The little blueberry head waddles in, orange robes swishing, a circular collar framing his head like a coin slot on legs.
He’s also not very impressed by what he’s seeing. Beady yellow eyes trawl slowly down me, grimace deepening with every inch of mascara-smeared, sleep-creased, dignity-deprived me.
“Madam,” he drawls, “are you aware there is a bloated lifeform currently nesting on your scalp?” He blinks like there’s an army of stray hairs lodged in his eye.
“Rude.” I snap, already offended. “This isn’t a lifeform. It’s the Divine Cherub.” I lean forward, letting him bask in Todd’s glorious clacking majesty. “Isn’t he just the best?”
“Please!” he recoils, face twisting like he swallowed a lemon sprinkled with lemons. “That’s quite enough.
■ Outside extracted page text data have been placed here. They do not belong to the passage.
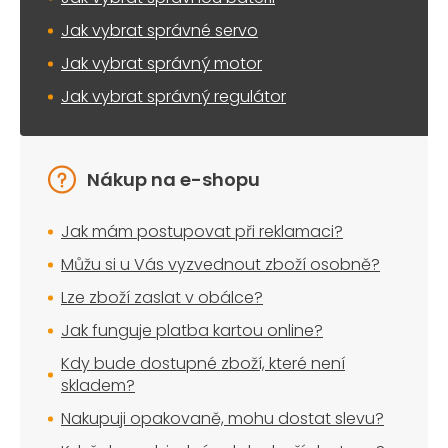
Jak vybrat správné servo
Jak vybrat správný motor
Jak vybrat správný regulátor
Nákup na e-shopu
Jak mám postupovat při reklamaci?
Můžu si u Vás vyzvednout zboží osobně?
Lze zboží zaslat v obálce?
Jak funguje platba kartou online?
Kdy bude dostupné zboží, které není
skladem?
Nakupuji opakovaně, mohu dostat slevu?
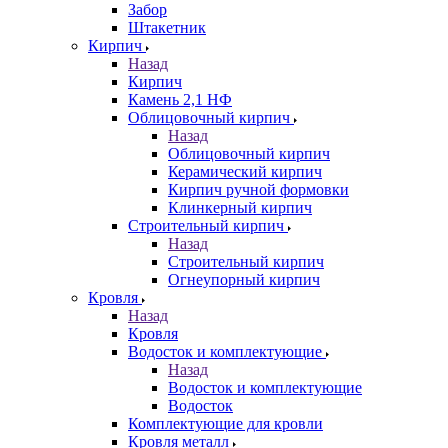
Забор
Штакетник
Кирпич
Назад
Кирпич
Камень 2,1 НФ
Облицовочный кирпич
Назад
Облицовочный кирпич
Керамический кирпич
Кирпич ручной формовки
Клинкерный кирпич
Строительный кирпич
Назад
Строительный кирпич
Огнеупорный кирпич
Кровля
Назад
Кровля
Водосток и комплектующие
Назад
Водосток и комплектующие
Водосток
Комплектующие для кровли
Кровля металл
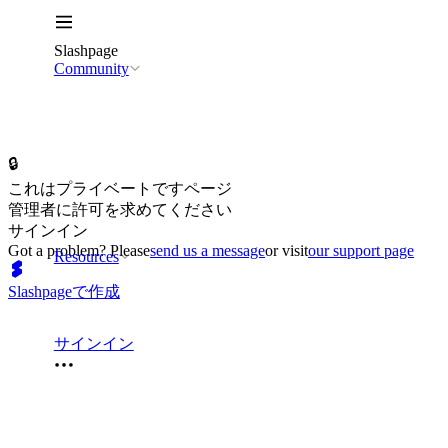
Slashpage
Community
🔒
これはプライベートですページ
管理者に許可を求めてください
サインイン
Got a problem? Please
send us a message
or visit
our support page
Resources
Slashpageで作成
サインイン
I wouldn’t wish to spoil my supper.”
You’ll be his supper if you keep talking like that, you overgrown jelly stick.
“The reason for my visit,” he sniffs, stubby fingers fluttering over his wrist console, “you’ve been summoned by Consul Juliara to discuss today’s... events.”
Then my own console chirps a bright, blinky bonk of doom.
“I’ve transmitted coordinates,” he says. “Do not dally. Time is of the essence with such... volatile matters. Good day, War Chieftainess.” He bows, spins like a fussy coin, already scampering down the corridor.
“Huh?” I murmur, dazed like I’ve just been hoodwinked into joining the Jehovah’s Witnesses. “Wait.” I call after him. “ What is this about?”
But it’s too late. He’s gone—a spent penny. It’s just me. My shame. My bug hat. And a blinky, bonking display.
“Consul Juliara...” I mutter, activating my device, seeing the location isn’t far from here. “Isn’t she the sour-faced one?” My eyes roll to Todd above, who clacks in agreement. “Yeah. They all are, really.” I laugh, brittle and thin. It bounces off the walls and dies before it reaches the floor.